Task
Write out the BCF function reference below in full, unchanged.

Document segment
========

Skip to contents

Run the Bayesian Causal Forest (BCF) algorithm for regularized causal effect estimation.

Usage

bcf(
  X_train,
  Z_train,
  y_train,
  pi_train = NULL,
  group_ids_train = NULL,
  rfx_basis_train = NULL,
  X_test = NULL,
  Z_test = NULL,
  pi_test = NULL,
  group_ids_test = NULL,
  rfx_basis_test = NULL,
  cutpoint_grid_size = 100,
  sigma_leaf_mu = NULL,
  sigma_leaf_tau = NULL,
  alpha_mu = 0.95,
  alpha_tau = 0.25,
  beta_mu = 2,
  beta_tau = 3,
  min_samples_leaf_mu = 5,
  min_samples_leaf_tau = 5,
  max_depth_mu = 10,
  max_depth_tau = 5,
  a_global = 0,
  b_global = 0,
  a_leaf_mu = 3,
  a_leaf_tau = 3,
  b_leaf_mu = NULL,
  b_leaf_tau = NULL,
  q = 0.9,
  sigma2 = NULL,
  pct_var_sigma2_init = 0.25,
  variable_weights = NULL,
  keep_vars_mu = NULL,
  drop_vars_mu = NULL,
  keep_vars_tau = NULL,
  drop_vars_tau = NULL,
  num_trees_mu = 250,
  num_trees_tau = 50,
  num_gfr = 5,
  num_burnin = 0,
  num_mcmc = 100,
  sample_sigma_global = T,
  sample_sigma_leaf_mu = T,
  sample_sigma_leaf_tau = F,
  propensity_covariate = "mu",
  adaptive_coding = T,
  b_0 = -0.5,
  b_1 = 0.5,
  rfx_prior_var = NULL,
  random_seed = -1,
  keep_burnin = F,
  keep_gfr = F,
  verbose = F
)

========

Input data
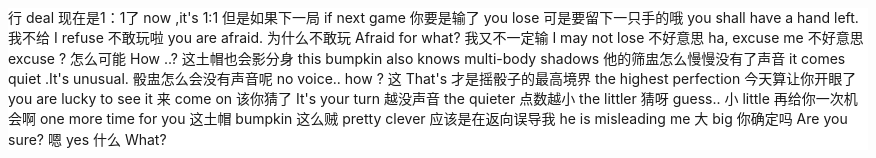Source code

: 行
deal
现在是1：1了
now ,it's 1:1
但是如果下一局
if next game
你要是输了
you lose
可是要留下一只手的哦
you shall have a hand left.
我不给
I refuse
不敢玩啦
you are afraid.
为什么不敢玩
Afraid for what?
我又不一定输
I may not lose
不好意思
ha, excuse me
不好意思
excuse ?
怎么可能
How ..?
这土帽也会影分身
this bumpkin also knows multi-body shadows
他的筛盅怎么慢慢没有了声音
it comes quiet .It's unusual.
骰盅怎么会没有声音呢
no voice.. how ?
这
That's
才是摇骰子的最高境界
the highest perfection
今天算让你开眼了
you are lucky to see it
来
come on
该你猜了
It's your turn
越没声音
the quieter
点数越小
the littler
猜呀
guess..
小
little
再给你一次机会啊
one more time for you
这土帽
bumpkin
这么贼
pretty clever
应该是在返向误导我
he is misleading me
大
big
你确定吗
Are you sure?
嗯
yes
什么
What? 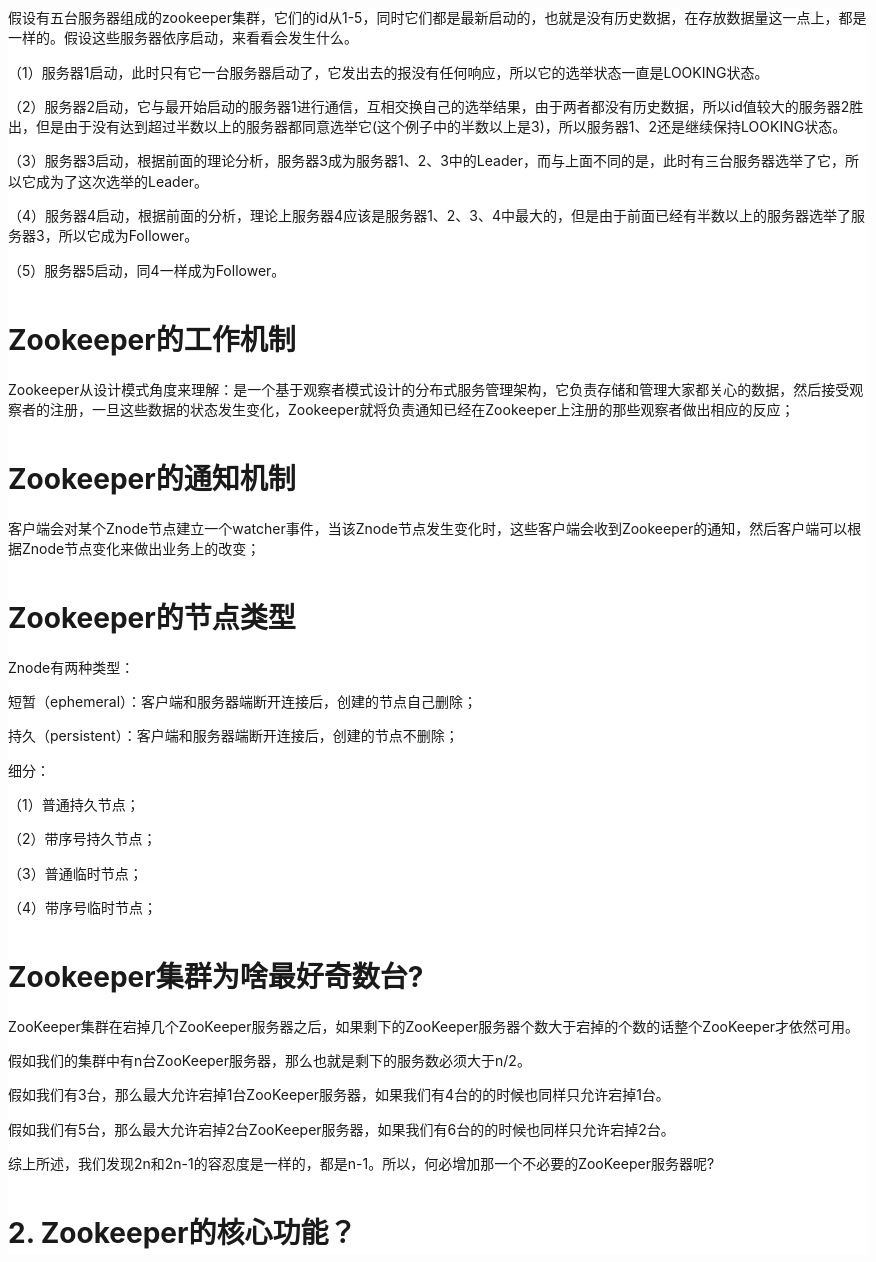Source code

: 假设有五台服务器组成的zookeeper集群，它们的id从1-5，同时它们都是最新启动的，也就是没有历史数据，在存放数据量这一点上，都是一样的。假设这些服务器依序启动，来看看会发生什么。

（1）服务器1启动，此时只有它一台服务器启动了，它发出去的报没有任何响应，所以它的选举状态一直是LOOKING状态。

（2）服务器2启动，它与最开始启动的服务器1进行通信，互相交换自己的选举结果，由于两者都没有历史数据，所以id值较大的服务器2胜出，但是由于没有达到超过半数以上的服务器都同意选举它(这个例子中的半数以上是3)，所以服务器1、2还是继续保持LOOKING状态。

（3）服务器3启动，根据前面的理论分析，服务器3成为服务器1、2、3中的Leader，而与上面不同的是，此时有三台服务器选举了它，所以它成为了这次选举的Leader。

（4）服务器4启动，根据前面的分析，理论上服务器4应该是服务器1、2、3、4中最大的，但是由于前面已经有半数以上的服务器选举了服务器3，所以它成为Follower。

（5）服务器5启动，同4一样成为Follower。

#  Zookeeper的工作机制

Zookeeper从设计模式角度来理解：是一个基于观察者模式设计的分布式服务管理架构，它负责存储和管理大家都关心的数据，然后接受观察者的注册，一旦这些数据的状态发生变化，Zookeeper就将负责通知已经在Zookeeper上注册的那些观察者做出相应的反应；

# Zookeeper的通知机制

客户端会对某个Znode节点建立一个watcher事件，当该Znode节点发生变化时，这些客户端会收到Zookeeper的通知，然后客户端可以根据Znode节点变化来做出业务上的改变；

# Zookeeper的节点类型

Znode有两种类型：

短暂（ephemeral）：客户端和服务器端断开连接后，创建的节点自己删除；

持久（persistent）：客户端和服务器端断开连接后，创建的节点不删除；

细分：

（1）普通持久节点；

（2）带序号持久节点；

（3）普通临时节点；

（4）带序号临时节点；


# Zookeeper集群为啥最好奇数台?

ZooKeeper集群在宕掉几个ZooKeeper服务器之后，如果剩下的ZooKeeper服务器个数大于宕掉的个数的话整个ZooKeeper才依然可用。

假如我们的集群中有n台ZooKeeper服务器，那么也就是剩下的服务数必须大于n/2。

假如我们有3台，那么最大允许宕掉1台ZooKeeper服务器，如果我们有4台的的时候也同样只允许宕掉1台。

假如我们有5台，那么最大允许宕掉2台ZooKeeper服务器，如果我们有6台的的时候也同样只允许宕掉2台。

综上所述，我们发现2n和2n-1的容忍度是一样的，都是n-1。所以，何必增加那一个不必要的ZooKeeper服务器呢?

# 2. Zookeeper的核心功能？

========

Answer to the problem
Skip to contents

Run the Bayesian Causal Forest (BCF) algorithm for regularized causal effect estimation.

Usage

bcf(
  X_train,
  Z_train,
  y_train,
  pi_train = NULL,
  group_ids_train = NULL,
  rfx_basis_train = NULL,
  X_test = NULL,
  Z_test = NULL,
  pi_test = NULL,
  group_ids_test = NULL,
  rfx_basis_test = NULL,
  cutpoint_grid_size = 100,
  sigma_leaf_mu = NULL,
  sigma_leaf_tau = NULL,
  alpha_mu = 0.95,
  alpha_tau = 0.25,
  beta_mu = 2,
  beta_tau = 3,
  min_samples_leaf_mu = 5,
  min_samples_leaf_tau = 5,
  max_depth_mu = 10,
  max_depth_tau = 5,
  a_global = 0,
  b_global = 0,
  a_leaf_mu = 3,
  a_leaf_tau = 3,
  b_leaf_mu = NULL,
  b_leaf_tau = NULL,
  q = 0.9,
  sigma2 = NULL,
  pct_var_sigma2_init = 0.25,
  variable_weights = NULL,
  keep_vars_mu = NULL,
  drop_vars_mu = NULL,
  keep_vars_tau = NULL,
  drop_vars_tau = NULL,
  num_trees_mu = 250,
  num_trees_tau = 50,
  num_gfr = 5,
  num_burnin = 0,
  num_mcmc = 100,
  sample_sigma_global = T,
  sample_sigma_leaf_mu = T,
  sample_sigma_leaf_tau = F,
  propensity_covariate = "mu",
  adaptive_coding = T,
  b_0 = -0.5,
  b_1 = 0.5,
  rfx_prior_var = NULL,
  random_seed = -1,
  keep_burnin = F,
  keep_gfr = F,
  verbose = F
)